Core Concepts
Representation-space interventions can be leveraged to generate natural language counterfactuals that reflect minimal changes to a given text based on a specified binary property of interest.
Abstract
The paper presents a method for converting representation-space counterfactuals into natural language counterfactuals. The key steps are:
Intervene in the representation space of a language model to modify the encoding of a target concept (e.g., gender) using techniques like LEACE, MiMiC, and MiMiC+α.
Apply an inversion model to map the intervened representation back to the input space, generating a minimally different version of the original text.
The authors conduct experiments on a dataset of short biographies, analyzing the linguistic changes induced by the different interventions. They find that the counterfactuals capture subtle biases in word usage beyond just pronoun changes.
The authors further demonstrate that the generated counterfactuals can be used for data augmentation to improve fairness in a multi-class classification task. Classifiers trained on the augmented dataset exhibit lower true positive rate gaps between genders compared to baselines.
The paper highlights the potential of representation-space interventions to enable interpretable and controllable text generation, with applications in bias mitigation and causal analysis of language models.
Stats
Pronouns like "he", "his", and "him" become much more frequent in the f→m counterfactuals, and vice versa for "she", "her", and "hers".
In the m→f direction, the frequency of words like "medical", "university", "featured", "member", and "finalist" increases, while "affiliated", "dr", "surgery", and "received" decrease.

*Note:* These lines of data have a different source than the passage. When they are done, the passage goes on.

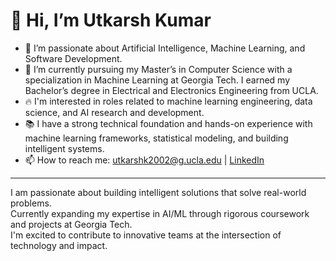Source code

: # 👋 Hi, I’m Utkarsh Kumar

- 👀 I’m passionate about Artificial Intelligence, Machine Learning, and Software Development.
- 🌱 I’m currently pursuing my Master’s in Computer Science with a specialization in Machine Learning at Georgia Tech. I earned my Bachelor’s degree in Electrical and Electronics Engineering from UCLA.
- 🔥 I'm interested in roles related to machine learning engineering, data science, and AI research and development.
- 📚 I have a strong technical foundation and hands-on experience with machine learning frameworks, statistical modeling, and building intelligent systems.
- 📫 How to reach me: utkarshk2002@g.ucla.edu | [LinkedIn](https://www.linkedin.com/in/utkarsh-k-ucla/)

---

I am passionate about building intelligent solutions that solve real-world problems.  
Currently expanding my expertise in AI/ML through rigorous coursework and projects at Georgia Tech.  
I'm excited to contribute to innovative teams at the intersection of technology and impact.

<!---
utkarshkumar7/utkarshkumar7 is a ✨ special ✨ repository because its `README.md` (this file) appears on your GitHub profile.
You can click the Preview link to take a look at your changes.
--->


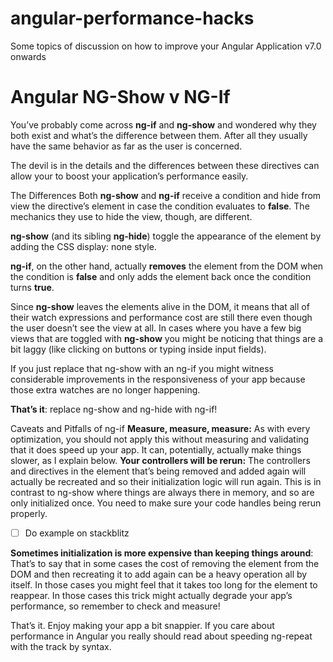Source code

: # angular-performance-hacks
Some topics of discussion on how to improve your Angular Application v7.0 onwards

# Angular NG-Show v NG-If
You’ve probably come across **ng-if** and **ng-show** and wondered why they both exist and what’s the difference between them. After all they usually have the same behavior as far as the user is concerned.

The devil is in the details and the differences between these directives can allow your to boost your application’s performance easily.

The Differences
Both **ng-show** and **ng-if** receive a condition and hide from view the directive’s element in case the condition evaluates to **false**. The mechanics they use to hide the view, though, are different.

**ng-show** (and its sibling **ng-hide**) toggle the appearance of the element by adding the CSS display: none style.

**ng-if**, on the other hand, actually **removes** the element from the DOM when the condition is **false** and only adds the element back once the condition turns **true**.

Since **ng-show** leaves the elements alive in the DOM, it means that all of their watch expressions and performance cost are still there even though the user doesn’t see the view at all. In cases where you have a few big views that are toggled with **ng-show** you might be noticing that things are a bit laggy (like clicking on buttons or typing inside input fields).

If you just replace that ng-show with an ng-if you might witness considerable improvements in the responsiveness of your app because those extra watches are no longer happening.

**That’s it**: replace ng-show and ng-hide with ng-if!

Caveats and Pitfalls of ng-if
**Measure, measure, measure:** As with every optimization, you should not apply this without measuring and validating that it does speed up your app. It can, potentially, actually make things slower, as I explain below.
**Your controllers will be rerun:** The controllers and directives in the element that’s being removed and added again will actually be recreated and so their initialization logic will run again. This is in contrast to ng-show where things are always there in memory, and so are only initialized once. You need to make sure your code handles being rerun properly.

- [ ] Do example on stackblitz

**Sometimes initialization is more expensive than keeping things around**: That’s to say that in some cases the cost of removing the element from the DOM and then recreating it to add again can be a heavy operation all by itself. In those cases you might feel that it takes too long for the element to reappear. In those cases this trick might actually degrade your app’s performance, so remember to check and measure!

That’s it. Enjoy making your app a bit snappier. If you care about performance in Angular you really should read about speeding ng-repeat with the track by syntax.
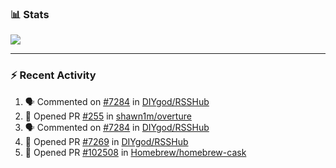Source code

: ### :bar_chart: Stats

<a href="#">
  <img align="center" src="https://github-readme-stats.vercel.app/api?username=tuzi3040&show_icons=true&theme=dark" />
</a>

---

### :zap: Recent Activity

<!--START_SECTION:activity-->
1. 🗣 Commented on [#7284](https://github.com/DIYgod/RSSHub/issues/7284) in [DIYgod/RSSHub](https://github.com/DIYgod/RSSHub)
2. 💪 Opened PR [#255](https://github.com/shawn1m/overture/pull/255) in [shawn1m/overture](https://github.com/shawn1m/overture)
3. 🗣 Commented on [#7284](https://github.com/DIYgod/RSSHub/issues/7284) in [DIYgod/RSSHub](https://github.com/DIYgod/RSSHub)
4. 💪 Opened PR [#7269](https://github.com/DIYgod/RSSHub/pull/7269) in [DIYgod/RSSHub](https://github.com/DIYgod/RSSHub)
5. 💪 Opened PR [#102508](https://github.com/Homebrew/homebrew-cask/pull/102508) in [Homebrew/homebrew-cask](https://github.com/Homebrew/homebrew-cask)
<!--END_SECTION:activity-->
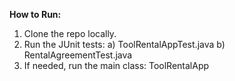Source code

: **How to Run:**
1. Clone the repo locally.
2. Run the JUnit tests:
   a) ToolRentalAppTest.java 
   b) RentalAgreementTest.java
3. If needed, run the main class: ToolRentalApp


 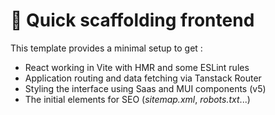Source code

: # 🧪 Quick scaffolding frontend

This template provides a minimal setup to get :
* React working in Vite with HMR and some ESLint rules
* Application routing and data fetching via Tanstack Router
* Styling the interface using Saas and MUI components (v5)
* The initial elements for SEO (_sitemap.xml_, _robots.txt_...)
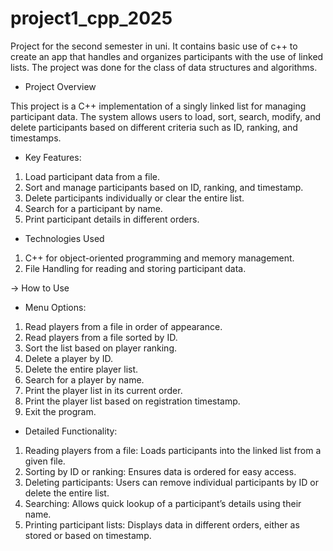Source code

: # project1_cpp_2025
Project for the second semester in uni. It contains basic use of c++ to create an app that handles and organizes participants with the use of linked lists. The project was done for the class of data structures and algorithms.

- Project Overview

This project is a C++ implementation of a singly linked list for managing participant data. The system allows users to load, sort, search, modify, and delete participants based on different criteria such as ID, ranking, and timestamps.

- Key Features:
1. Load participant data from a file.
2. Sort and manage participants based on ID, ranking, and timestamp.
3. Delete participants individually or clear the entire list.
4. Search for a participant by name.
5. Print participant details in different orders.

- Technologies Used

1. C++ for object-oriented programming and memory management.
2. File Handling for reading and storing participant data.

-> How to Use

- Menu Options:
1. Read players from a file in order of appearance.
2. Read players from a file sorted by ID.
3. Sort the list based on player ranking.
4. Delete a player by ID.
5. Delete the entire player list.
6. Search for a player by name.
7. Print the player list in its current order.
8. Print the player list based on registration timestamp.
9. Exit the program.

- Detailed Functionality:

1. Reading players from a file: Loads participants into the linked list from a given file.
2. Sorting by ID or ranking: Ensures data is ordered for easy access.
3. Deleting participants: Users can remove individual participants by ID or delete the entire list.
4. Searching: Allows quick lookup of a participant’s details using their name.
5. Printing participant lists: Displays data in different orders, either as stored or based on timestamp.
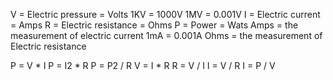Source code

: 
V = Electric pressure = Volts
1KV = 1000V
1MV = 0.001V
I = Electric current = Amps
R = Electric resistance = Ohms
P = Power = Wats
Amps = the measurement of electric current
1mA = 0.001A
Ohms = the measurement of Electric resistance

P = V * I
P = I2 * R
P = P2 / R
V = I * R
R = V / I
I = V / R
I = P / V

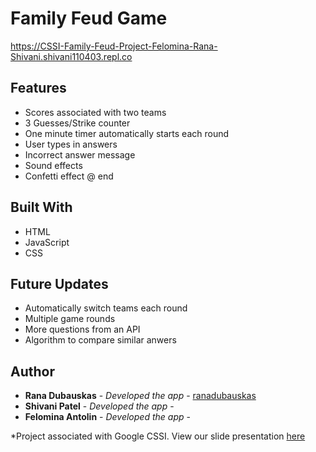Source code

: # Family Feud Game

https://CSSI-Family-Feud-Project-Felomina-Rana-Shivani.shivani110403.repl.co 


## Features
- Scores associated with two teams
- 3 Guesses/Strike counter
- One minute timer automatically starts each round
- User types in answers
- Incorrect answer message
- Sound effects
- Confetti effect @ end 

## Built With

- HTML
- JavaScript
- CSS

## Future Updates
- Automatically switch teams each round
- Multiple game rounds
- More questions from an API
- Algorithm to compare similar anwers 

## Author
  - **Rana Dubauskas** - *Developed the app* -
    [ranadubauskas](https://github.com/ranadubauskas)
  - **Shivani Patel** - *Developed the app* -
  - **Felomina Antolin** - *Developed the app* -
  
*Project associated with Google CSSI. View our slide presentation [here](https://docs.google.com/presentation/d/12LVZi2FKiiQbQUTIIHCbMji2xVRkDEPd_-EiDDjPJJg/edit?usp=sharing)
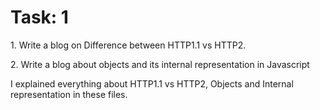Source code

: <h1>Task: 1</h1>
<p>1. Write a blog on Difference between HTTP1.1 vs HTTP2.</p>
<p>2. Write a blog about objects and its internal representation in Javascript</p>

<p>I explained everything about  HTTP1.1 vs HTTP2, Objects and Internal representation in these files.</p>
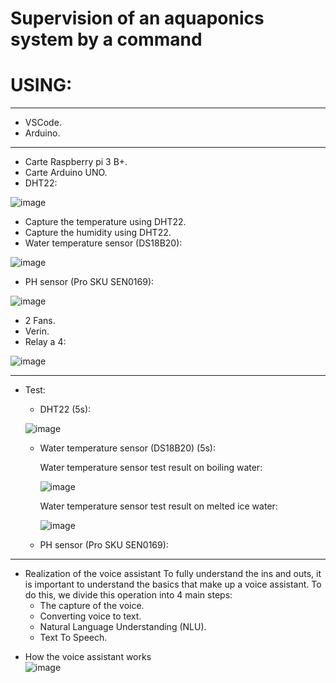 # Supervision of an aquaponics system by a command
# USING:
**************
- VSCode.
- Arduino.
**************
- Carte Raspberry pi 3 B+.
- Carte Arduino UNO.
- DHT22:

![image](https://user-images.githubusercontent.com/60444937/124829577-b327e700-df70-11eb-9333-4b9fcb267525.png)

- Capture the temperature using DHT22.
- Capture the humidity using DHT22.
- Water temperature sensor (DS18B20):

![image](https://user-images.githubusercontent.com/60444937/124829388-7825b380-df70-11eb-8ddd-3eb5a3e93f22.png)

- PH sensor (Pro SKU SEN0169):

![image](https://user-images.githubusercontent.com/60444937/124829681-ce92f200-df70-11eb-9262-ff809b3c52ce.png)

-  2 Fans.
-  Verin.
-  Relay a 4:

![image](https://user-images.githubusercontent.com/60444937/124829742-ec605700-df70-11eb-83a0-f8d185b2d21b.png)
 
 *******************************************
* Test:
  - DHT22 (5s):
       
   ![image](https://user-images.githubusercontent.com/60444937/124831492-334f4c00-df73-11eb-924e-2ffed7fe72ee.png)
       
  - Water temperature sensor (DS18B20) (5s):
      
    Water temperature sensor test result on boiling water:
          
    ![image](https://user-images.githubusercontent.com/60444937/124831827-ac4ea380-df73-11eb-8b74-596b9a3b8b6c.png)
          
    Water temperature sensor test result on melted ice water:
          
    ![image](https://user-images.githubusercontent.com/60444937/124831934-d2744380-df73-11eb-8a4f-a3ee471d28d9.png)
          
  - PH sensor (Pro SKU SEN0169):  

**************************************************
- Realization of the voice assistant
To fully understand the ins and outs, it is important to understand the basics that make up a voice assistant. To do this, we divide this operation into 4 main steps: 
     - The capture of the voice.
     - Converting voice to text.
     - Natural Language Understanding (NLU).
     - Text To Speech.
* How the voice assistant works    
![image](https://user-images.githubusercontent.com/60444937/124832593-c6d54c80-df74-11eb-9c60-fca0e76247e5.png)




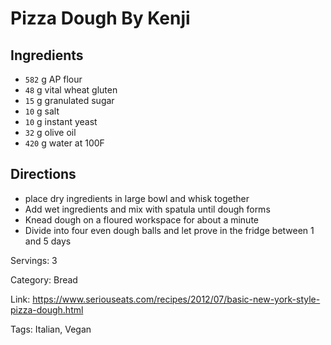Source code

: # Pizza Dough By Kenji

## Ingredients

- `582` g AP flour
- `48` g vital wheat gluten
- `15` g granulated sugar
- `10` g salt
- `10` g instant yeast
- `32` g olive oil
- `420` g water at 100F

## Directions

- place dry ingredients in large bowl and whisk together
- Add wet ingredients and mix with spatula until dough forms
- Knead dough on a floured workspace for about a minute
- Divide into four even dough balls and let prove in the fridge between 1 and 5 days

Servings: 3

Category: Bread

Link: https://www.seriouseats.com/recipes/2012/07/basic-new-york-style-pizza-dough.html

Tags: Italian, Vegan


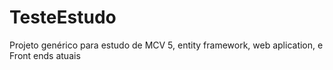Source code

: # TesteEstudo
Projeto genérico para estudo de MCV 5, entity framework, web aplication, e Front ends atuais
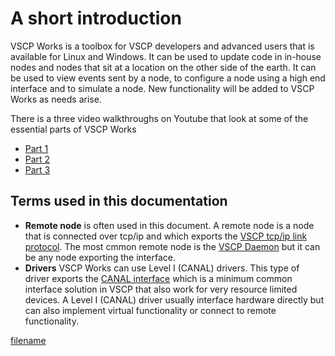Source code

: # A short introduction

VSCP Works is a toolbox for VSCP developers and advanced users that is available for Linux and Windows. It can be used to update code in in-house nodes and nodes that sit at a location on the other side of the earth. It can be used to view events sent by a node, to configure a node using a high end interface and to simulate a node. New functionality will be added to VSCP Works as needs arise.

There is a three video walkthroughs on Youtube that look at some of the essential parts of VSCP Works

- [Part 1](http://www.youtube.com/watch?v=uIMSG8ewvIw)
- [Part 2](http://www.youtube.com/watch?v=XenCTnhWJKM)
- [Part 3](http://www.youtube.com/watch?v=fd6cNc7iIzE)

## Terms used in this documentation

* **Remote node** is often used in this document. A remote node is a node that is connected over tcp/ip and which exports the [VSCP tcp/ip link protocol](https://grodansparadis.gitbooks.io/the-vscp-specification/vscp_over_tcp_ip.html). The most cmmon remote node is the [VSCP Daemon](https://grodansparadis.gitbooks.io/the-vscp-daemon) but it can be any node exporting the interface.
* **Drivers** VSCP Works can use Level I (CANAL) drivers. This type of driver exports the [CANAL interface](https://grodansparadis.gitbooks.io/the-vscp-daemon/canal_interface_specification.html)
 which is a minimum common interface solution in VSCP that also work for very resource limited devices. A Level I (CANAL) driver usually interface hardware directly but can also implement virtual functionality or connect to remote functionality.

[filename](./bottom_copyright.md ':include')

In the f→m direction, the frequency of words like "of", "the", "a", "at", and "for" increases.
Quotes
"Interventions performed in the representation space of LMs have proven effective at exerting control over the generation of the model."
"Converting representation counterfactuals into input counterfactuals serves various practical purposes. Firstly, it aids in interpreting and visualizing the effects of commonly employed intervention techniques, which are typically applied in a high-dimensional and non-interpretable representation space."
"The counterfactuals we generate have intrinsic value, serving as goals in their own right. They prove beneficial for data augmentation, and we showcase their potential to address fairness concerns in a 'real-world' multi-class classification."